Sunday, October 18, 2009

The Dip

最近「ブログの上にある検索で昔書いたものが出てこない」という大問題があったので、Googleの検索機能をつけてみた。 これで安心だわ。

島岡さんの本「やるべきことが見えてくる研究者の仕事術」のその4「自分の世界で一番になる」で話している本がSeth GodinのThe Dip(「ダメなら、さっさとやめなさい!-No. 1になるための成功法則」(セス・ゴーディン著)である。

著者が淡々としゃべるAudio Bookが$5.96(約600円)でお得。1時間32分、淡々と鳥肌が立つようなことを言う。普段気合が入っているけれど、ちょっとだらけたというときに聞くと身がひきしまる。ヘタレが読むと怖くって逆効果かもしれんと思う。iPodで聞けるので、気の向いた人は上のリンクをクリックしてください。

Dipとは上のリンクの絵にある、谷の部分である。そのつらい谷の部分を通り過ぎたものだけが、恩恵をこむることができるのである。いわく、司法試験を強烈に難しくしていって、それをパスできたものだけが高給取りという恩恵をこうむることができるとか。 
著者は、逆にDipを超えられないようなものはさっさとやめなさいと言う。「時間と労力のムダ!」まで言っているし。
さらに、「いつやめるか」まで言っている。
何回聞き直しても面白いし、やっぱり怖いぞーと思うし、考えさせられるし、新しく考え直すし、気合いも入るのであった。勝手に要約する。この要約も、また読み直したら(もとい、聴き直したら)変化するかもしれない。

1.自分が自分の世界の中でトップにならないようなことは、やらない。この「自分の世界」というのは案外小さいのである。くわしくは本を読んで。
2.自分が自分の世界の中でトップになりそうなら、Dipを超えるべく頑張る。
3.そして、いつ撤退するかを考える。サイエンスの世界では、ホットトピックは時と共に移っていくので、いつまでもいつまでも同じことをするわけにはいかない。だからと言って全然別のことをするのもどうかと思うが。

そして私にとってのDipは英語のグラント書きである。最悪のDipじゃーと思うのであった。だが困ったことに、私から研究を取ったら何もないのである。だからやるしかないのである。

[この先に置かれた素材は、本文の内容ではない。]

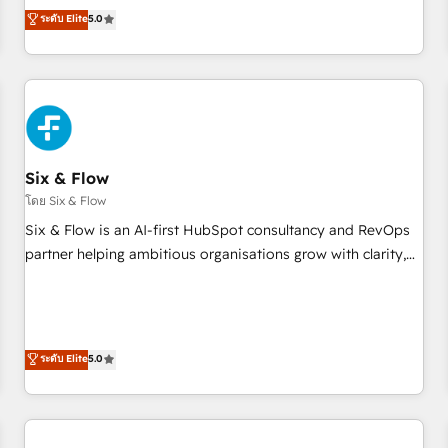
Profile! We help with: • CRM implementation, reports,
ระดับ Elite
5.0
workflows, and team training • CRM migration from
Salesforce, Pipedrive, Dynamics and others • Technical
projects including custom API integrations • AI governance
for HubSpot-centred operations A little about us: • Boutique
'Elite' team of 12 • 150+ clients across Sales Hub, Marketing
Hub, Service Hub, Data Hub and CMS • ISO/IEC 27001:2022,
Six & Flow
ISO 9001:2015, and ISO 42001:2023 certified - the AI
management standard • GuardHub: our AI governance
โดย Six & Flow
framework, built on ISO 42001 Ready for the next step?
Six & Flow is an AI-first HubSpot consultancy and RevOps
Click the 👈 '𝗖𝗼𝗻𝘁𝗮𝗰𝘁 𝗯𝘂𝘀𝗶𝗻𝗲𝘀𝘀' button to get in touch
partner helping ambitious organisations grow with clarity,
(𝘸𝘦'𝘳𝘦 𝘴𝘶𝘱𝘦𝘳 𝘳𝘦𝘴𝘱𝘰𝘯𝘴𝘪𝘷𝘦)
confidence, and intelligence. Operating across the UK,
Netherlands, Ireland, and Canada, we’ve delivered
thousands of successful HubSpot projects for mid-market
and enterprise clients worldwide, with over 10 years
ระดับ Elite
5.0
experience. We combine HubSpot, data, and AI to design
connected go-to-market systems that align people,
process, and technology for predictable, scalable revenue
growth. Our expertise spans RevOps, CRM and data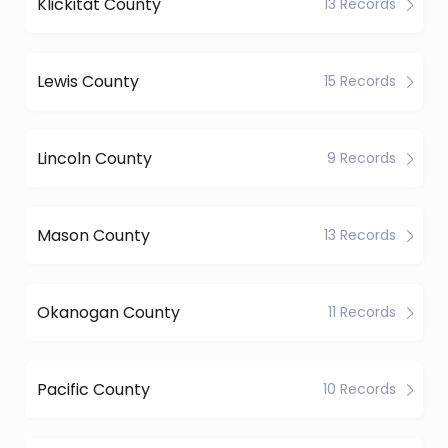
Klickitat County
13 Records
Lewis County
15 Records
Lincoln County
9 Records
Mason County
13 Records
Okanogan County
11 Records
Pacific County
10 Records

404 Blog Not Found島岡さんの本を紹介していたが、そこにあった「頭のよさがすべてではない。成功者がもっている特質「Grit」とは何か?」という文章が面白かった。
ということで、引用。

これは長期的なゴールを決めて、どんな手を使っても、どんなに努力してもそれが実現するまではあきらめないということができる人のこと。諦めるのが楽なときに、Grit を持っている人はやりぬくことができるのです。

引用終了。さらに引用。

Grit をもっている人にありがちなもう一つの特徴は、「一つのことに集中する」という特質だということが記事では挙げられています。

引用終了。

Gritの文章で思い出したのが映画Gattaca(ガタカ)。ギークな人はお気づきかもしれないが、gattacaはDNA配列である。
 
私の好きな映画である。Dipと違ってこっちの映画は「私も頑張ろう」と思う。私のように、世の中には自分より優秀な人たちがいっぱいいることを知っていて、それに比べて自分はバカだと知っている人、でもめげずに頑張る人必見。

注意以降の記述で物語・作品・登場人物に関する核心部分が明かされています。
(↑ウイキペディアみたいにやってみた。)

ストーリーはウィキペディアのリンク ガタカに載っているので、そっちで見てください。
遺伝子操作により「最高の遺伝子を持つ」が事故で足が不自由になってしまったジュード・ロウのいじけまくり生活と、偶然産まれちゃって心臓の病気を抱えているイーサン・ホークの根性生活が対照的である。最後にイーサン・ホークが念願をかなえて宇宙に行ってしまうと、ジュード・ロウは自分を消滅させてしまう。「ジュード・ロウ死んじゃったよ!」と思ったものだが、イーサン・ホークと比べれば自分が恥ずかしいわな。

ちなみに出てくる人達全員例外なく美男美女である。遺伝子操作されているのだから当然か。

今日の教訓 一つのことを集中してやる人が、結局成功するということらしい。